Thursday, 28 August 2008

Start 'em young

My 6.5 year old son was off school sick yesterday. I decided it's time to introduce him to the joys of coding. What better language than Logo to get someone started. I know, I know, it's really a symbolic processing language with a noble Lisp pedigree and so much more than turtle graphics, but turtle graphics seemed like a good place to start.

We used a browser-based Logo implementation at http://www.calormen.com/Logo. It's a site that won't win any beauty contests, but it seemed fairly functional. I explained the underlying metaphor of the turtle with a pen that can be raised or lowered and showed him how to draw a few simple things by a sequence of commands e.g. fd 100 rt 90 fd 100 rt 90 fd 100 rt 90 fd 100. That seemed to make sense once I explained how 90 degrees meant going from vertical to horizontal. This is the kid who asked me when he was four if two dots could ever make a curve, so I figured he'd be good.

He immediately wanted to try a few things, like moving the turtle forward 1,000. I just let him try and see. Whoa! The turtle goes out of the visible region. We cleared the screen (cs) and tried some more things. What happens if you go forward a really large number like 100000000000000. I was expecting an error but no it just went out of the visible region. What happens if you turn right one degree and draw?

Interestingly he said he was "asking" the turtle to do things although after listening to me referring to "commands" he started to say he was "commanding" it to do things. I left him to experiment on his own for a while.

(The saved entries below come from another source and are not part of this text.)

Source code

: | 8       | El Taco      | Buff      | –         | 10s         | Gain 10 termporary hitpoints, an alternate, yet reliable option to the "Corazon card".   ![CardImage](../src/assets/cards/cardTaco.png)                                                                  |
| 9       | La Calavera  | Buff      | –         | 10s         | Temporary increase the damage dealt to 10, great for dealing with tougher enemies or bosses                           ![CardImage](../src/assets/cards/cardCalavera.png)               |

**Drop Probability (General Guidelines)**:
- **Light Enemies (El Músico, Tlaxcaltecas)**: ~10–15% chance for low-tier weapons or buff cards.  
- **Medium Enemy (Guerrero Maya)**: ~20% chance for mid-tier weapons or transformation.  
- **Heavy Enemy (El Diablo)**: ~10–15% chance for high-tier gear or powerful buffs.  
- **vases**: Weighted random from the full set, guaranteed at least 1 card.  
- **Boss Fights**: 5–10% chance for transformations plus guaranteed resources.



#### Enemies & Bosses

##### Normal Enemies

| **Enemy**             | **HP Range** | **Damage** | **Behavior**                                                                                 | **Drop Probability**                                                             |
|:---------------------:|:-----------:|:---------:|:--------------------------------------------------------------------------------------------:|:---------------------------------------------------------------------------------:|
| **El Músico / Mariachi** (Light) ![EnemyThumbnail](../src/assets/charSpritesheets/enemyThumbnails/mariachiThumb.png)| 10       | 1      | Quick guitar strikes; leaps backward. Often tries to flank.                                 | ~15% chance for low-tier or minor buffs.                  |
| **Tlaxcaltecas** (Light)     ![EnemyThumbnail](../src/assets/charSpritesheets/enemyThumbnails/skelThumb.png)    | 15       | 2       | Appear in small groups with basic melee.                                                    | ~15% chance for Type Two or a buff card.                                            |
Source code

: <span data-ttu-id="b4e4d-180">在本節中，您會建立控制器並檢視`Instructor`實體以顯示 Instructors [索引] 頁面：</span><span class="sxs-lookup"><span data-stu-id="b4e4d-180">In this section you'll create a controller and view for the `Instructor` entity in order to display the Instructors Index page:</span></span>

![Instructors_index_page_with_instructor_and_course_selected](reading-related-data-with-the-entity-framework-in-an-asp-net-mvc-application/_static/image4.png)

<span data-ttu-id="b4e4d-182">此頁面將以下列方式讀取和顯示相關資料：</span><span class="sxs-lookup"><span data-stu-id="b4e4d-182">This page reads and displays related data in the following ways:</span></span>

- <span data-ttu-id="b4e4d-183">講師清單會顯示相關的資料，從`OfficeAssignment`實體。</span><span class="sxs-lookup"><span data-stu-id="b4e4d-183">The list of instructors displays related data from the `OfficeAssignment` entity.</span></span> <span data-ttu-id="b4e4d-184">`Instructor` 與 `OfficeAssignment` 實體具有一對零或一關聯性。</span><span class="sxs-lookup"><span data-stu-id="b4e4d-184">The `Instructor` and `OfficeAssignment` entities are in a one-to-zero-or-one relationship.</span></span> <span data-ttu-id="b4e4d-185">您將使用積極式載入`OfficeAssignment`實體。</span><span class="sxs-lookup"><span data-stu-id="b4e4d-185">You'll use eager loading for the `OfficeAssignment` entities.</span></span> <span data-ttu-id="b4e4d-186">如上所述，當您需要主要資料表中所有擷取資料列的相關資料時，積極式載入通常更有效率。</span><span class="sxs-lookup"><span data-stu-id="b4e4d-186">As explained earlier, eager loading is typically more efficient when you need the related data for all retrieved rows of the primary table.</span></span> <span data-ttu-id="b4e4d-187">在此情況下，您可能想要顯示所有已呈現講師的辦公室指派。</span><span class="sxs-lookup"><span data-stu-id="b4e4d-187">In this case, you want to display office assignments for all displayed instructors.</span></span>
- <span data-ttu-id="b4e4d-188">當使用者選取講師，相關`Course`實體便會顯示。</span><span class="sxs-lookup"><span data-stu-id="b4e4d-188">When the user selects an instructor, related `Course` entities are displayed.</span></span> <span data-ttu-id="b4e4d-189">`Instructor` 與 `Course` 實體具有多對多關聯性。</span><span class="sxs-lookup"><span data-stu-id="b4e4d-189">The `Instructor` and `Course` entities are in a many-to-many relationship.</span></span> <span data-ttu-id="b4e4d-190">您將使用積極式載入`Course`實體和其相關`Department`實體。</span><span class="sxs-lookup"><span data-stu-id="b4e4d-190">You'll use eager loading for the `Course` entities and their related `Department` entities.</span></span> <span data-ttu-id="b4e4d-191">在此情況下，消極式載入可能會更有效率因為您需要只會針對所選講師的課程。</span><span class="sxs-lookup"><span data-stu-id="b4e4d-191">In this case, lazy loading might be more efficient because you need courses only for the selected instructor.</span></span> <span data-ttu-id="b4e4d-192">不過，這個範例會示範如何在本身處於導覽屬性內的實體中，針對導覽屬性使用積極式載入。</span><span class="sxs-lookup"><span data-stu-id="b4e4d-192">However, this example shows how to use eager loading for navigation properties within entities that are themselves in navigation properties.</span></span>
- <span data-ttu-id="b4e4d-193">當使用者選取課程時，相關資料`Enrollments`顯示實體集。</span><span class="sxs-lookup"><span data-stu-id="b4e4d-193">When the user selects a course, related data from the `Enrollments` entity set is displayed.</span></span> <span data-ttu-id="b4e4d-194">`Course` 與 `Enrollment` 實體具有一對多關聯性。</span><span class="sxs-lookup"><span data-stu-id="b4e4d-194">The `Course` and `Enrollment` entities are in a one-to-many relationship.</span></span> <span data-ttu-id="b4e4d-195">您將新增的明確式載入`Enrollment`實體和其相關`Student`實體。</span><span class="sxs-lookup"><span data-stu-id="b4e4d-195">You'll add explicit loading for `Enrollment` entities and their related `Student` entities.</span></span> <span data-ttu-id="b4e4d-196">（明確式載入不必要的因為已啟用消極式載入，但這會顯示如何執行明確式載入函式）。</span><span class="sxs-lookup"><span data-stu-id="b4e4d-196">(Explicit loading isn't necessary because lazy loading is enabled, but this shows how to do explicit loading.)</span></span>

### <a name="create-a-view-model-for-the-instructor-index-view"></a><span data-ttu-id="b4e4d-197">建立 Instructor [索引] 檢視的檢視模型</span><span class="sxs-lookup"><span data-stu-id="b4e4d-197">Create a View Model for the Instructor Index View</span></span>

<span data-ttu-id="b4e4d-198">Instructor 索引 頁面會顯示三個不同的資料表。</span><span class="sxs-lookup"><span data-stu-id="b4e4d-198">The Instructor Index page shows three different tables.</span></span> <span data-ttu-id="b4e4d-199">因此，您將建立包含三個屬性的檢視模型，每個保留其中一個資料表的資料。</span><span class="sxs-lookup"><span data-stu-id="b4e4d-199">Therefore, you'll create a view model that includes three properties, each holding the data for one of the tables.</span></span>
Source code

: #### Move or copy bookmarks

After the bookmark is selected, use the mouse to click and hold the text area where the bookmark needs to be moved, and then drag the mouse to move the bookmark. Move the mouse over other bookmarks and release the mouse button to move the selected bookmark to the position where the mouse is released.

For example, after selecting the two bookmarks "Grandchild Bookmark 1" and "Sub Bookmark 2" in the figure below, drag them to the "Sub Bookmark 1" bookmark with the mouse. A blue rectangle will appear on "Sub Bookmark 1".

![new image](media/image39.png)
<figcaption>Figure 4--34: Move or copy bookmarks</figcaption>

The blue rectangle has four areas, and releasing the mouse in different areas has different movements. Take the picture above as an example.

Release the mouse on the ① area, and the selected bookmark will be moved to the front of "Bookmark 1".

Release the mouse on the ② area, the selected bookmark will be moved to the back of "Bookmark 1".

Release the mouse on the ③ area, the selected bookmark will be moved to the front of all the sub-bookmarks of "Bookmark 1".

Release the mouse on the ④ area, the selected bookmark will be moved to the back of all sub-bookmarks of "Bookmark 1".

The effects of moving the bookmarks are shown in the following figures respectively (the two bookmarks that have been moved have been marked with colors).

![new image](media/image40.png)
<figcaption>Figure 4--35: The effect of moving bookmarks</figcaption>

Perhaps next time we'll do some control structures. Perhaps something simple like repeat 4 [ rt 90 fd 100].

Friday, 1 August 2008

F5 / F9

I am slowly but surely going mad. I am currently grafting some lovely shiny C# 3.5 code on to the side of our legacy Delphi.Win32 code. This means working in Visual Studio and the Delphi IDE simultaneously.

I doubt that I will ever love the Delphi IDE. OK, I am still annoyed that it was crashing 20 times per day (literally -- I took to obsessively recording them) until I applied the service pack, but at least it's stable now. The IDE lacks the most basic functionality: no moving the cursor back to a line before this one, no clicking on a point in the call stack and having it set the frame so you can inspect variables at that point, no examining the values of variables if an exception gets thrown. Still, I don't have to love it. Delphi is obviously circling the drain as a development environment. Their latest schedule of coming features makes it obvious they are a few years behind the curve. Coming real soon, Unicode strings! 64 bit will have to wait until the time of our children's children.

But that's not what's driving me mad. It's the F5/F9 thing. In Visual Studio F5 is run, F9 is set breakpoint. In Delphi it's exactly the opposite. For the past twenty odd years, I have used IDEs where F5 means run, so it's now burned into my brain. Having F5 mean "insert breakpoint" just seems profoundly wrong.

There doesn't seem to be a way to remap the keys in Delphi beyond choosing a Visual Studio emulation mode (it doesn't specify what version of VS). I could remap the keys in Visual Studio, but VS has things the way I like them.

In the interests of fair and balanced whining, I should point out that even Microsoft can't decide about the whole F5/F9 thing. I usually have a folder open on the Global Assembly Cache. I have to hit F5 to refresh it. In Outlook, refreshing (checking for new messages) is F9.